Incident Management
Incident management is a structured process that organizations use to detect, record, assess, respond to, and recover from unplanned events that disrupt or degrade IT services, business operations, or information security.
Expanded Explanation
1. Technical Function and Core Characteristics
Incident management standardizes how an organization identifies, logs, classifies, prioritizes, investigates, and resolves incidents that affect services or security. It includes procedures, roles, communication paths, tooling, and documentation that support incident handling from initial detection through closure.
Frameworks such as Information Technology Infrastructure Library (ITIL) and standards such as ISO/IEC 27035 and NIST incident handling guidance define core functions that include preparation, detection and analysis, containment, eradication, recovery, and Post-Incident Review (PIR). The process also maintains incident records and metrics that support audit, compliance, and process improvement.
2. Enterprise Usage and Architectural Context
In enterprises, incident management operates as a defined workflow that connects service desks, network operations centers, Security Operations (SecOps) centers, and business units. It interfaces with monitoring systems, ticketing platforms, configuration management databases, and communication tools to coordinate technical and business response.

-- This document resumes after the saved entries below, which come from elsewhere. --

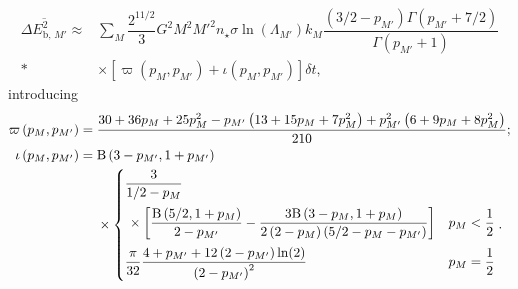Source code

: \begin{align}
\overline{\Delta E^2_{\mathrm{b},\,M'}} \approx {} & \sum_M\dfrac{2^{11/2}}{3}G^2M^2{M'}^2n_\star\sigma\ln\left(\Lambda_{M'}\right) k_M \dfrac{(3/2 - p_{M'})\Gamma(p_{M'} + 7/2)}{\Gamma(p_{M'} + 1)} \nonumber \\*
 {} & \times \left[ \varpi\left(p_M,p_{M'}\right) + \iota \left(p_M,p_{M'}\right) \right] \delta t,
\end{align}
introducing
\begin{align}
\varpi\left(p_M,p_{M'}\right) = {} & \dfrac{30 + 36p_M + 25p_M^2 - p_{M'}\left(13 + 15p_M + 7 p_M^2\right) + p_{M'}^2\left(6 + 9p_M + 8p_M^2\right)}{210}; \\
\iota\left(p_M,p_{M'}\right) = {} & \Beta\left(3-p_{M'},1+p_{M'}\right) \nonumber \\*
 {} & {} \times \begin{cases} \dfrac{3}{1/2 - p_M} \vspace{2mm} \\
  \, {} \times \left[\dfrac{\Beta\left(5/2,1+p_M\right)}{2-p_{M'}} - \dfrac{3\Beta\left(3-p_M,1+p_M\right)}{2\left(2-p_M\right)\left(5/2 - p_M - p_{M'}\right)}\right] \vspace{2mm} & p_M < \recip{2} \\
\dfrac{\pi}{32}\dfrac{4 + p_{M'} + 12 \left(2 - p_{M'}\right) \ln(2)}{\left(2-p_{M'}\right)^2} & p_M = \recip{2} \end{cases}.
\end{align}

Organizations integrate incident management with change management, problem management, continuity planning, and Disaster Recovery (DR) to maintain service levels and meet regulatory and contractual obligations. Governance structures assign incident ownership, escalation paths, and reporting requirements to align operational response with Enterprise Risk Management (ERM).
3. Related or Adjacent Technologies
Incident management works with event and log management, Security Information and Event Management (SIEM), Extended detection and response (XDR), and observability platforms that generate and correlate alerts. These technologies support detection, triage, and evidence collection for technical and security incidents.
It also connects to vulnerability management, threat intelligence platforms, case management, automation and orchestration tools, and communication and collaboration systems. These components support workflow automation, documentation, and internal and external notifications during the incident lifecycle.
4. Business and Operational Significance
Incident management helps enterprises restore services within defined recovery objectives, limit operational disruption, and maintain availability and integrity of information systems. It supports compliance with regulatory requirements and contractual Service Level Agreements (SLAs) by enforcing repeatable response procedures and traceable records.
PIR activities within incident management supply data for Root Cause Analysis (RCA), control evaluation, and process refinement. Organizations use these outputs to adjust technical controls, update playbooks, train personnel, and inform risk and resilience planning.